Kegiatan lain yang juga harus diikuti santri adalah mudzakaroh. Mudzakaroh merupakan bentuk pembahasan secara mendalam pada kitab yang dikaji. Juga penerapannya pada permasalahan yang ada. Yakni meliputi mudzakaroh Fatchul Qorib, Fatchul Mu’in, Ibnu ‘Aqil, Aljauharul Maknun, dan lain-lain. Masih banyak pula kegiatan lainnya.

Ponpes Al-Anwar berkembang menjadi dua. Ponpes Al-Anwar I khusus bagi santri yang ingin mendalami ilmu-ilmu agama secara murni. Ponpes Al-Anwar II sebagai wadah bagi santri yang ingin mempelajari sains dan teknologi berbasiskan ilmu agama. Ponpes Al-Anwar I terletak di Desa Karangmangu, Sarang, Rembang. Ponpes Al-Anwar II terletak di Dusun Kalipang Gondangrejo, Sarang, Rembang. Keduanya terpisah sejauh tiga kilometer.
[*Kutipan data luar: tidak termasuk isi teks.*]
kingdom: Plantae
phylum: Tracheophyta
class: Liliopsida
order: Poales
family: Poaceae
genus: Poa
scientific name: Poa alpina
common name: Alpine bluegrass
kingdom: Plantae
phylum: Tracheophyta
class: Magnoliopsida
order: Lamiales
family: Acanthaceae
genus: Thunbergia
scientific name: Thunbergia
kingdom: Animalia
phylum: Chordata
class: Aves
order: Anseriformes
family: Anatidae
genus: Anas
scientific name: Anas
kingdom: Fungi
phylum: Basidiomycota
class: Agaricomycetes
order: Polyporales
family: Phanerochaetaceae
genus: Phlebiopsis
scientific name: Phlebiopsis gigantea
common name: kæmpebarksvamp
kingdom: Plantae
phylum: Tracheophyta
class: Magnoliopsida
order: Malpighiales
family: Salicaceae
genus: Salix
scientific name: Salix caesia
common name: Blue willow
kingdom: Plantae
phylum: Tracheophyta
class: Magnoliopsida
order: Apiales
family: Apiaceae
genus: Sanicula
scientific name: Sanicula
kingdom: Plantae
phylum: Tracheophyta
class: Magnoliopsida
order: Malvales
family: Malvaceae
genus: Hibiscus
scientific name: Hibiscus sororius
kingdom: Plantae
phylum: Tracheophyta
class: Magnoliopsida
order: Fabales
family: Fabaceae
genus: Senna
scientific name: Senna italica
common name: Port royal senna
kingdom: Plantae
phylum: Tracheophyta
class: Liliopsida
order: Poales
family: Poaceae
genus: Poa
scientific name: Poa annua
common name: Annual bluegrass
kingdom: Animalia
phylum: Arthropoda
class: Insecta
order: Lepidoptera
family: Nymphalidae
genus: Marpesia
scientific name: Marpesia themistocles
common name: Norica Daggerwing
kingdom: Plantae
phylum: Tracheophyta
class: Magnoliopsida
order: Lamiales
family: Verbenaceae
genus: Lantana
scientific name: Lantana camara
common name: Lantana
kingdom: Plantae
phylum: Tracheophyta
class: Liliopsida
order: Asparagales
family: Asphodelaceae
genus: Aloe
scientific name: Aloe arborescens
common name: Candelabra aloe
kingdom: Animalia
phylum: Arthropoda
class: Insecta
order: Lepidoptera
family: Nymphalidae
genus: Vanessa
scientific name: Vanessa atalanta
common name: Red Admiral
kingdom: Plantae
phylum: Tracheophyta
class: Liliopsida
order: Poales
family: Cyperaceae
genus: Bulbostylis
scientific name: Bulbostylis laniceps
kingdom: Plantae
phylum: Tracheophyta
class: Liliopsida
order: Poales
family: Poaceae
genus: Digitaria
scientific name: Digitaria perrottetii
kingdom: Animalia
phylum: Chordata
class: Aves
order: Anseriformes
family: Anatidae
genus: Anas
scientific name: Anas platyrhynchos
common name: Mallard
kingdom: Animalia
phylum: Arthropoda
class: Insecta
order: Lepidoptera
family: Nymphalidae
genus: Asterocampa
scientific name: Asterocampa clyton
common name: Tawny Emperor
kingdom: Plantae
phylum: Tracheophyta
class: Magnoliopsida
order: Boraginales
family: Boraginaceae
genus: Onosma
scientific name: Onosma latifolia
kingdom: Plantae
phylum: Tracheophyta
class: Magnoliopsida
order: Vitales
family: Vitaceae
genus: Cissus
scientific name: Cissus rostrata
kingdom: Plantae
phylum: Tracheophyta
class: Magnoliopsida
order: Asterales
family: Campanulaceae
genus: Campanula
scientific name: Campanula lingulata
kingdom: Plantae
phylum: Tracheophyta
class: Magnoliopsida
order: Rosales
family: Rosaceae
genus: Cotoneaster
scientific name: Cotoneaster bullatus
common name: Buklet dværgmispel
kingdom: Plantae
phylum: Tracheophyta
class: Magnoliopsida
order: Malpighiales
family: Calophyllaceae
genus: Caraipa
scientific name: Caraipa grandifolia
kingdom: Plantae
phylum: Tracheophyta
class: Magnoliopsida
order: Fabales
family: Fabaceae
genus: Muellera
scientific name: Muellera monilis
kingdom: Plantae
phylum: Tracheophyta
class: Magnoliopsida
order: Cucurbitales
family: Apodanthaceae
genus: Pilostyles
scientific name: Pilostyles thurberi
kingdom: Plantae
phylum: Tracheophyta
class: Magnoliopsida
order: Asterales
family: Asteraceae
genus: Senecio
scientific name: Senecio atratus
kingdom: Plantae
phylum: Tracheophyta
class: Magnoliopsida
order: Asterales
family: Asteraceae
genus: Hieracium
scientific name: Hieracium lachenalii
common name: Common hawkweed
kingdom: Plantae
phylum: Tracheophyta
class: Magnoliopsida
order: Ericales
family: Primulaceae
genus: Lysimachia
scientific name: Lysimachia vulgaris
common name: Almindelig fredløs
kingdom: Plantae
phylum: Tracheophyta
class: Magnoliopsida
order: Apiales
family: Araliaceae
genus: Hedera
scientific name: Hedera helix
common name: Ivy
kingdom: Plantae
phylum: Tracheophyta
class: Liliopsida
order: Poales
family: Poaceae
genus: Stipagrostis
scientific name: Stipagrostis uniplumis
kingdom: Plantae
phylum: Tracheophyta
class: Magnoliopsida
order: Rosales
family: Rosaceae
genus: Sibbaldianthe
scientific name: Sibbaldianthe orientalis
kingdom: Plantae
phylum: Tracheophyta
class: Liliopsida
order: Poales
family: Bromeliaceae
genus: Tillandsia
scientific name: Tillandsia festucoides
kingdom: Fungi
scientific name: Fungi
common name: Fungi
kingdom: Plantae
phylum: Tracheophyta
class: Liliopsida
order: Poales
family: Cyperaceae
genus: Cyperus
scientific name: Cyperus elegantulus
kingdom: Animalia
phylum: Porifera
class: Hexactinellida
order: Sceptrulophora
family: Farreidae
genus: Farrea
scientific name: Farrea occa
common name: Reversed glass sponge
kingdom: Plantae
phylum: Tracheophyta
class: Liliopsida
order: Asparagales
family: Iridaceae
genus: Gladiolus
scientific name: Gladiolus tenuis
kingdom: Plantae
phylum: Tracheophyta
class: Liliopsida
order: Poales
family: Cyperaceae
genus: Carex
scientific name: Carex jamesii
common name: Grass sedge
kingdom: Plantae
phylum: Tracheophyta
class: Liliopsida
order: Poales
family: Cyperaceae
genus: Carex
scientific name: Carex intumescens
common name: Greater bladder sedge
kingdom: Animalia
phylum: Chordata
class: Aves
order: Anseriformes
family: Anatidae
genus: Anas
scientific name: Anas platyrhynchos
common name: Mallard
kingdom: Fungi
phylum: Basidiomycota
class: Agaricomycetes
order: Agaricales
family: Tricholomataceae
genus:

Di bawah naungan Lembaga Pendidikan Ma’arif NU, Ponpes Al-Anwar juga mendirikan pendidikan formal, yakni Madrasah Tsanawiyah (MTs) Al-Anwar, sejak 15 September 2003. Tujuannya tidak hanya untuk mempelajari ilmu-ilmu umum, melainkan juga ilmu agama. Termasuk pelajaran salaf guna memberikan bekal para muridnya untuk memperoleh keseimbangan iman dan takwa dengan ilmu pengetahuan dan teknologi). Sehingga kebahagiaan dunia-akhirat dapat dicapai.

Pada 2006, MTs Al-Anwar meluluskan 121 siswa. Saat ini, MTs Al-Anwar memiliki 247 siswa dari kelas I sampai kelas III. Pada 21 September 2006, Ponpes Al-Anwar juga membuka Madrasah Aliyah Al-Anwar. Pada tahun pertama, jumlah siswanya 74 orang, terbagi menjadi dua kelas, yaitu kelas putra 45 siswa dan kelas putri 29 siswi.

Untuk menunjang kebutuhan di Ponpes Al-Anwar II, anak didik diberi pembekalan penunjang keterampilan. Antara lain pendidikan dan keterampilan otomotif, yang bekerja sama dengan tenaga terampil di bidangnya. Pembangunan sarana pelatihan otomotif ini ditempatkan di Desa Kalipang, berdekatan dengan Ponpes Al-Anwar II.